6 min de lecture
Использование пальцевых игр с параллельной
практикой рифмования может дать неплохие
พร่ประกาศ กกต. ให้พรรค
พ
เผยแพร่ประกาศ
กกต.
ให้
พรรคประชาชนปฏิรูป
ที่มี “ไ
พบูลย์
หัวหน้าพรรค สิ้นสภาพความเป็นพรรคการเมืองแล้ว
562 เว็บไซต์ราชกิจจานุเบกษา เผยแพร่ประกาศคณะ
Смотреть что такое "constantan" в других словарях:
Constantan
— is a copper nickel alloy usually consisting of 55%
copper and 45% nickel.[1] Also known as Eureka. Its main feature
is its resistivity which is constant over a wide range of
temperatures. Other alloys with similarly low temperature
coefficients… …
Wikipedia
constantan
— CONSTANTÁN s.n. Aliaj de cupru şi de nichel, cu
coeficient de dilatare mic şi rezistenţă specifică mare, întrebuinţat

---

■ Your goal: The task requires an exact copy of all the lines above.

■ Task output:
6 min de lecture
Использование пальцевых игр с параллельной
практикой рифмования может дать неплохие
พร่ประกาศ กกต. ให้พรรค
พ
เผยแพร่ประกาศ
กกต.
ให้
พรรคประชาชนปฏิรูป
ที่มี “ไ
พบูลย์
หัวหน้าพรรค สิ้นสภาพความเป็นพรรคการเมืองแล้ว
562 เว็บไซต์ราชกิจจานุเบกษา เผยแพร่ประกาศคณะ
Смотреть что такое "constantan" в других словарях:
Constantan
— is a copper nickel alloy usually consisting of 55%
copper and 45% nickel.[1] Also known as Eureka. Its main feature
is its resistivity which is constant over a wide range of
temperatures. Other alloys with similarly low temperature
coefficients… …
Wikipedia
constantan
— CONSTANTÁN s.n. Aliaj de cupru şi de nichel, cu
coeficient de dilatare mic şi rezistenţă specifică mare, întrebuinţat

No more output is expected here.